Fibonacci members and powers of the golden ratio

Hello. I searched for a topic for the same question, but my queries were fruitless, although they returned some similar questions. If i have missed it, please lock this one, and redirect me to the proper thread.

It's not a homework assignment, but a personal inquiry due to some home studies I'm performing. I have a little background in maths, but haven't done anything of the sorts in quite a while ( > 4 years), and was looking for some confirmation on my work. Anyhow, here's the problem.
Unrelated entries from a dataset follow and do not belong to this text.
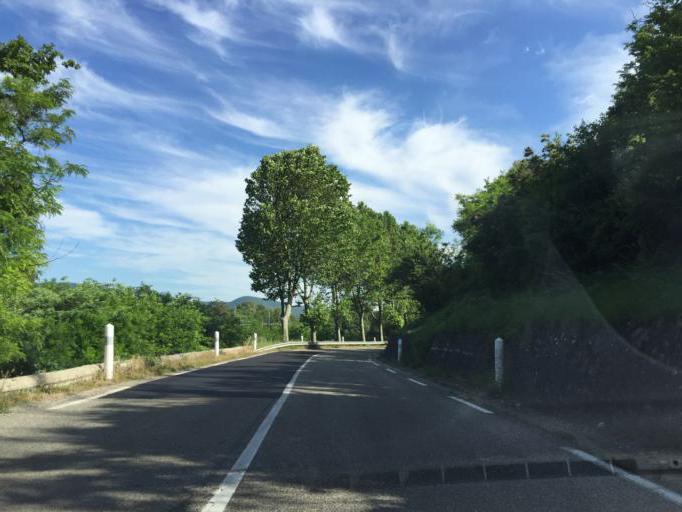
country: FR
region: Rhone-Alpes
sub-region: Departement de la Drome
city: Saulce-sur-Rhone
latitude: 44.7040
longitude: 4.7651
Prove that $\displaystyle i$th Fibonacci number satisfies the equality

$\displaystyle

F_n = \frac{{\phi}^n - {\hat{\phi}}^n}{\sqrt{5}}

$

Where $\displaystyle \phi $ is the golden ratio and $\displaystyle \hat{\phi} $ is its conjugate.

What I've done:

Proof by induction.

Base cases:

$\displaystyle

F_0 = {\phi}^0 - {\hat{\phi}}^0

$

$\displaystyle

\\F_0 = 0

$

$\displaystyle

F_1 = {\phi}^1 - {\hat{\phi}}^1

$

$\displaystyle

\\F_1 = 1

$

Inductive hypothesis:

Suppose that it holds for $\displaystyle F_n[/tex] and $\displaystyle F_{n-1}$

We also know that $\displaystyle \phi$ and $\displaystyle \hat{\phi}$ are the roots of the equation $\displaystyle x^2 = x + 1$

Therfore, if we multiply both sides of the equation by $\displaystyle {\phi} ^ {n-1}$, we get [tex] {\phi}^{n+1} = {\phi}^{n} + {\phi}^{n-1} $

The same for $\displaystyle \hat{\phi}$.

From that we trivially arrive at

$\displaystyle

\frac{{\phi}^{n+1} - {\hat{\phi}}^{n+1}}{\sqrt5} = \frac{{\phi}^n + {\phi}^{n-1}}{\sqrt5} - \frac{{\hat{\phi}}^{n} + {\hat{\phi}}^{n-1}}{\sqrt5}

$

Which is what we were trying to prove. Can you please confirm my reasoning? I'm not sure if I'm allowed such an assumption in my inductive hypothesis, and also my reasoning looks a little circular. If there's a gap, can you please point it out to me, as well as any hints at getting the proper solution?